The Formal State Machine

Device starts in ready to provision state.
User uses the hosts camera to scan a QR code on the device. On error, go to step 1.
Host makes secure connection with device. This fails if there is a different host’s key stored in non-volatile memory. In this case, user must use reset to return device to step 1.
Device stores the host’s long-term key in non-volatile memory.
The host displays that it is securely connected and directs the user to press the “add controller” button on the device.
User presses “add controller” button on device to confirm.
Device marks the host long-term key as trusted.

Device Side

The device either has zero or one long-term host keys stored in its non-volatile memory. The host key may either be trusted (able to send commands to the device) or untrusted (not able to send commands). A device with no host key stored will store the host key of the first host that connects, but MUST NOT mark it as trusted until the user presses a button on the device. Otherwise, any host could take control of the device. If the device has a stored host key, it MUST NOT accept connections from any host with a different key. Otherwise, another host could connect to the device before the user presses the “Confirm Connection” button. However, it MUST accept connections from a host with the same key, ensuring that an interrupted connection can always be resumed. A device MUST NOT accept commands from a host with a key that is not marked as trusted, as any host can connect to a device if no other host has connected already.

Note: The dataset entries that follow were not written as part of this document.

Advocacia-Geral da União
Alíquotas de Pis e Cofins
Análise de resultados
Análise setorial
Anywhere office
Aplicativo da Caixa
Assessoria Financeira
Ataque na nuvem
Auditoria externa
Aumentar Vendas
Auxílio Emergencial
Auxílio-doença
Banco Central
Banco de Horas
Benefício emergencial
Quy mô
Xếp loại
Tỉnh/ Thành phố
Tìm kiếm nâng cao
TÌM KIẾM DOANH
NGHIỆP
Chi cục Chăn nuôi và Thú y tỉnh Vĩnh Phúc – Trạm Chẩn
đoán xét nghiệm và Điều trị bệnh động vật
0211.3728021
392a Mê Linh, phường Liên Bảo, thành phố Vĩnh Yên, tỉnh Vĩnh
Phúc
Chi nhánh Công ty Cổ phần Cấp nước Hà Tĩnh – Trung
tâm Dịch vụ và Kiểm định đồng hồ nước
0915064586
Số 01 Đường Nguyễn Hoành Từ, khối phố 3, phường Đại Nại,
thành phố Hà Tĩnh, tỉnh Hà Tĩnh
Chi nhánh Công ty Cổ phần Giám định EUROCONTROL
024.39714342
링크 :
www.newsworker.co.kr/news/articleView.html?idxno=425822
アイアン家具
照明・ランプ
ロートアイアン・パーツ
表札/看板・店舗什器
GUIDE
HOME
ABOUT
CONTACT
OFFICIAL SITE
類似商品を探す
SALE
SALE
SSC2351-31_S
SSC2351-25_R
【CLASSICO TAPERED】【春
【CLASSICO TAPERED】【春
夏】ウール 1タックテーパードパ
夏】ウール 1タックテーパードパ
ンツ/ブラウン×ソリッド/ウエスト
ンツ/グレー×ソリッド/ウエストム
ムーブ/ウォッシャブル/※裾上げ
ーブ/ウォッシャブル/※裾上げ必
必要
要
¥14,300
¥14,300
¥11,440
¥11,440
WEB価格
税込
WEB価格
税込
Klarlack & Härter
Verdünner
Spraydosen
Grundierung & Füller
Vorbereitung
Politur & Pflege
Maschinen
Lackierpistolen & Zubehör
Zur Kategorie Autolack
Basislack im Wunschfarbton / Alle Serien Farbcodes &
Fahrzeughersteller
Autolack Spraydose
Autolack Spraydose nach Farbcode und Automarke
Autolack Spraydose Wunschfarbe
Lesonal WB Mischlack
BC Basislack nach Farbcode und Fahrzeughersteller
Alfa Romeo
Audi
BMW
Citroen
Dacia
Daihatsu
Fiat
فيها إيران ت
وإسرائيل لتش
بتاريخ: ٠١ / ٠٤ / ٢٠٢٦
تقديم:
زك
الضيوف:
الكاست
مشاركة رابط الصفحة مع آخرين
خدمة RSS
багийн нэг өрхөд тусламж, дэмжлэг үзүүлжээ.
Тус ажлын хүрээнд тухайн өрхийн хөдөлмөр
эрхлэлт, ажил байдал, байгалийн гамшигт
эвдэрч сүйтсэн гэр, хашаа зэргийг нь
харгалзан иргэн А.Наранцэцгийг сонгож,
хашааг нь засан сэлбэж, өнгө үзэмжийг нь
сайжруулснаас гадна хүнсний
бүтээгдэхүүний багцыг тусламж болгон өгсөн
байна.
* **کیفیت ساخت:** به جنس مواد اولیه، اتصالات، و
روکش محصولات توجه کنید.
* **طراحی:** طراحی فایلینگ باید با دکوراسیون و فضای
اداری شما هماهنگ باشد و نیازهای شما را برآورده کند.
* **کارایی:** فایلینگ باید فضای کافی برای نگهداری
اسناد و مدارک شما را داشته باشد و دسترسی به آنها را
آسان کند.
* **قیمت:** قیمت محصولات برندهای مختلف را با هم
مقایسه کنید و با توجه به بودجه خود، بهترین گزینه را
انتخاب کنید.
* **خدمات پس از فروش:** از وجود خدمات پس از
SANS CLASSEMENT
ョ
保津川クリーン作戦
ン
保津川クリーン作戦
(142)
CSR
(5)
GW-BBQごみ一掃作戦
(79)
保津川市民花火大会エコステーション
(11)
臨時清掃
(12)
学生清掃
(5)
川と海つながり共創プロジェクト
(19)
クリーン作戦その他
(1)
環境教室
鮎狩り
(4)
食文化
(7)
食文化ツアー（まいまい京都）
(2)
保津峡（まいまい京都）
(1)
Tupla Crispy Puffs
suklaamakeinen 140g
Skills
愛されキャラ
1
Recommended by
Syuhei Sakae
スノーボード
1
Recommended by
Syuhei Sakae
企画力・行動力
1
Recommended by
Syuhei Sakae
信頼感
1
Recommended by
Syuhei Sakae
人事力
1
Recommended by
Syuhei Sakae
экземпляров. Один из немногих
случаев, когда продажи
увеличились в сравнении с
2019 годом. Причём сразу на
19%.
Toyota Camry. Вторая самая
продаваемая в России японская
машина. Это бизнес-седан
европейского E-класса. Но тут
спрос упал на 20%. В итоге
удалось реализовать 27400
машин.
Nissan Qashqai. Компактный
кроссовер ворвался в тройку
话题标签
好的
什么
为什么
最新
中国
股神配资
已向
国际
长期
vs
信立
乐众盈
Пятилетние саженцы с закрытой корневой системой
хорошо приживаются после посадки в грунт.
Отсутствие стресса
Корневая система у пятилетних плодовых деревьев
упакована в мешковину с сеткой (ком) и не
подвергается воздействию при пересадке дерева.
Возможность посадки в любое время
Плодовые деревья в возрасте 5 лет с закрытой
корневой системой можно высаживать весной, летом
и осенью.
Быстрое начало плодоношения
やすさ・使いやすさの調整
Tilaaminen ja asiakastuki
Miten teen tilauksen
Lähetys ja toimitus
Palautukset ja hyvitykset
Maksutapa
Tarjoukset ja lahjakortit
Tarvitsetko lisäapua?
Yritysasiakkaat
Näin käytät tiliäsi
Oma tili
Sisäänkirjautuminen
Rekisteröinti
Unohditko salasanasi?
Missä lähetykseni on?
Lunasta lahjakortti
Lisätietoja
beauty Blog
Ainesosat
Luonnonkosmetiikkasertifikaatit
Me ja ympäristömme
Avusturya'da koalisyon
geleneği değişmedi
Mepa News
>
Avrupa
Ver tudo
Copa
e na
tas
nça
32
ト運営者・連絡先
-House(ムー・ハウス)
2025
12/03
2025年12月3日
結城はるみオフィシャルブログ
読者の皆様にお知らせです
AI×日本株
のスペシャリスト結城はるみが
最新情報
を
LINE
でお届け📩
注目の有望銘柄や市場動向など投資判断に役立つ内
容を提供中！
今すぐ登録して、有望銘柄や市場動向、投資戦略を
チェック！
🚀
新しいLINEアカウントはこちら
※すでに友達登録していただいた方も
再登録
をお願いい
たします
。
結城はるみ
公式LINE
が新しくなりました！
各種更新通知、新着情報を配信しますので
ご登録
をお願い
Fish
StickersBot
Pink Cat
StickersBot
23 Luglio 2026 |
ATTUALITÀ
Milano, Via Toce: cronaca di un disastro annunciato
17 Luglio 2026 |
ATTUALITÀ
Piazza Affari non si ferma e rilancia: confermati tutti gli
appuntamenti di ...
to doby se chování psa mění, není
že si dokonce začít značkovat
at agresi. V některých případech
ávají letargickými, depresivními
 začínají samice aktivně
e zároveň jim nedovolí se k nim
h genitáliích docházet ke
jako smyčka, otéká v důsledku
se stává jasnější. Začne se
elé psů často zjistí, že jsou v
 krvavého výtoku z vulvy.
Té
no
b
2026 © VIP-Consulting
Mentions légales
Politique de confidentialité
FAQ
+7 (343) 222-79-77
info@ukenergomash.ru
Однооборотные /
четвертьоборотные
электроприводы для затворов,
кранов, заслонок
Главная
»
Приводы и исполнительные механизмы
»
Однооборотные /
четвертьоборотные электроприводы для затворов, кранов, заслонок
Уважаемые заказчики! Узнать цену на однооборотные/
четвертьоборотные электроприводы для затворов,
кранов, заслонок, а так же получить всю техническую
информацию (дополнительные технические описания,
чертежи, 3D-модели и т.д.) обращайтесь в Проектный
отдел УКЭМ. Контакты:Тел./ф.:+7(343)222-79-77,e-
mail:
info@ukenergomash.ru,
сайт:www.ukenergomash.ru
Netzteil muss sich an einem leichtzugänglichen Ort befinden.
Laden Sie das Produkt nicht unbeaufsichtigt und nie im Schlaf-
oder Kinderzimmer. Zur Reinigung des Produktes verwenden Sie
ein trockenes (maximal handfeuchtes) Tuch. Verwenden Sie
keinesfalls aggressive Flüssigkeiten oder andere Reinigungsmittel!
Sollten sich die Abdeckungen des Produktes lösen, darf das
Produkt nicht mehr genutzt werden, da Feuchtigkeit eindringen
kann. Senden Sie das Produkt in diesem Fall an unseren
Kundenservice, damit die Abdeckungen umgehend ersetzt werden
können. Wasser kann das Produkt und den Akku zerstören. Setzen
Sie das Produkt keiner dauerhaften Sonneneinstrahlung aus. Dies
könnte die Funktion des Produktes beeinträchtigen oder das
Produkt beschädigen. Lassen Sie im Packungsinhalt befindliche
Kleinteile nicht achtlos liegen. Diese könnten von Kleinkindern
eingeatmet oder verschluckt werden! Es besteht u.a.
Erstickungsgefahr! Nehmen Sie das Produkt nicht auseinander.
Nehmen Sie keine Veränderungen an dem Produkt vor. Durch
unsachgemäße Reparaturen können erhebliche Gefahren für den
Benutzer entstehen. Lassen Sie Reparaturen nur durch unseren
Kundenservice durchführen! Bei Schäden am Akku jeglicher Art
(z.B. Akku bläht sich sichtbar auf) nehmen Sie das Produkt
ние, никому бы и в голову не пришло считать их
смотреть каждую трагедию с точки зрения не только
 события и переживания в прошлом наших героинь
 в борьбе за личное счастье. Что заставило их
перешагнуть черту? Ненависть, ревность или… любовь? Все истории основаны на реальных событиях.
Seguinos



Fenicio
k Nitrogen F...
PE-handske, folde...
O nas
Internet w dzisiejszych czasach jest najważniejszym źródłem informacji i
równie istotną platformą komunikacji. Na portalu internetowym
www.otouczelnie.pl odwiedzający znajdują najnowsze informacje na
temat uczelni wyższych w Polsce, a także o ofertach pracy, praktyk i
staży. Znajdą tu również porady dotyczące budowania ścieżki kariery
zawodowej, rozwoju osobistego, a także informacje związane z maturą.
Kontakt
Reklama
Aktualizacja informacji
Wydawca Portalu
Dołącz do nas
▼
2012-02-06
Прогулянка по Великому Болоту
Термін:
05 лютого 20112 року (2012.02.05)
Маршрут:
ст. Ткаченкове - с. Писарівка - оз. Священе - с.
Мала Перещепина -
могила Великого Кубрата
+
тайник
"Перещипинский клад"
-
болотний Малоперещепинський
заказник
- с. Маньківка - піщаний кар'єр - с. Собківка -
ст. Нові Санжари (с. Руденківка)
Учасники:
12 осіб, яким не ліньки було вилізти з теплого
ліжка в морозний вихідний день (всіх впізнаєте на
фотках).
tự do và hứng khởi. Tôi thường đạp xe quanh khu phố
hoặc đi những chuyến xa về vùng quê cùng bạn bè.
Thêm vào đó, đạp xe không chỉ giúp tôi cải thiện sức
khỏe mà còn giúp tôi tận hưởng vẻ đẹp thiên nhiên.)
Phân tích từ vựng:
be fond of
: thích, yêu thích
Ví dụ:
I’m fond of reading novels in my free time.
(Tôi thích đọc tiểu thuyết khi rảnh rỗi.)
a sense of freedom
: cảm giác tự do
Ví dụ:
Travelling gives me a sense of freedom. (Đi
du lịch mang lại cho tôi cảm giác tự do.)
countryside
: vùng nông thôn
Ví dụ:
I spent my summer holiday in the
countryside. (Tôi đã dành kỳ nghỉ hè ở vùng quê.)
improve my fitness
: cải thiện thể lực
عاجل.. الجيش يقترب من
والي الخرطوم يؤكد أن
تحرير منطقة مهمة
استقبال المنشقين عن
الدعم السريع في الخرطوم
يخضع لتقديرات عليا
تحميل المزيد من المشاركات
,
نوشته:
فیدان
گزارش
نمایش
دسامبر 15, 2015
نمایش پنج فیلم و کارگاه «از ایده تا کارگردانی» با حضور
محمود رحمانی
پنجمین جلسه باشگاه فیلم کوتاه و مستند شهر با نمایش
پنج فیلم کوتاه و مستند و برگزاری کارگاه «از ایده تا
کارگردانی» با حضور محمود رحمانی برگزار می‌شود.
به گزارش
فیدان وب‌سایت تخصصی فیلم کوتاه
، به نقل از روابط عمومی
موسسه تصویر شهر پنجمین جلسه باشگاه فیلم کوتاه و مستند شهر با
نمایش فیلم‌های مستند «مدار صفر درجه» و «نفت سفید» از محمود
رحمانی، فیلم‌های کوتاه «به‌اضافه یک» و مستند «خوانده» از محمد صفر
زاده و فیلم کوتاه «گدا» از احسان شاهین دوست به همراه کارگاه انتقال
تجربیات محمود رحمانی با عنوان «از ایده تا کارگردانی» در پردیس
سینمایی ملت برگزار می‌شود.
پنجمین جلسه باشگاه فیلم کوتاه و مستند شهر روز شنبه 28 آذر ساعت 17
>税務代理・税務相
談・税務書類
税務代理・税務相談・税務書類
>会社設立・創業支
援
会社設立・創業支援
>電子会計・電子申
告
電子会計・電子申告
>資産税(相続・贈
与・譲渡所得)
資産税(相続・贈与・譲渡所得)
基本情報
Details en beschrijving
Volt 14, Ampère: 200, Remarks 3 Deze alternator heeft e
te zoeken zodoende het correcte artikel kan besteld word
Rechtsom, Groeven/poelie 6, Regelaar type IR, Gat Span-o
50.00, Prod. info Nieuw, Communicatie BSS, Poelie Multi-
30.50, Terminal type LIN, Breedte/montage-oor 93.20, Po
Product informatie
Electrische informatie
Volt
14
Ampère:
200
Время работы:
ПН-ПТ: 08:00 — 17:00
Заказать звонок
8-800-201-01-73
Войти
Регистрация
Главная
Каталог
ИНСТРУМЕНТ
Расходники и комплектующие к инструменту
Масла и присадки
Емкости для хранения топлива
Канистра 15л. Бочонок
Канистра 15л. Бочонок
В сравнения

Devices MUST allow the user to clear a host key. This SHOULD take the form of a button on the device. This MUST NOT require that the host be present or available, as the host might not be exist anymore, and MUST require physical or otherwise privileged access to the device. The only exception is if allowing one to reuse the device with a different host without authorization would create a specific, exploitable security vulnerability. For instance, an alarm control panel might not consider anyone with physical access to be trusted.

If the key provided by the host is different than the one the device has stored, the device MUST indicate this in its reply to the host. This allows the host to display a useful error message, such as “Device is already paired to a different host. Please press button ABC to reset the device and connect anyway.” Resetting the device MUST erase any sensitive information that is accessible to the host for security reasons.

Host Side

The host side is simpler. The host obtains the device key and some other information (such as the connection type) by scanning a QR code on the device itself. Hosts MUST prompt the user with the type of connection being used and the type of device that will be connected to before they continue with a connection attempt, unless the host will only be checking if the device has a stored host key.

Open Questions

What should the format of the public key be? What should the format of the protocol messages be? This is just a high-level description, and doesn’t provide any of the details needed for a concrete implementation.
Should devices be required to expose their status via LEDs, or is it sufficient for them to expose their status to any host that asks them?
Should there be mandatory rotation of host and device keys?
What algorithms should be supported?
Should the long-term device key be required to be in a secure hardware module, such as a secure element? This is logical as it is a long-term key, but might create obstacles to adoption.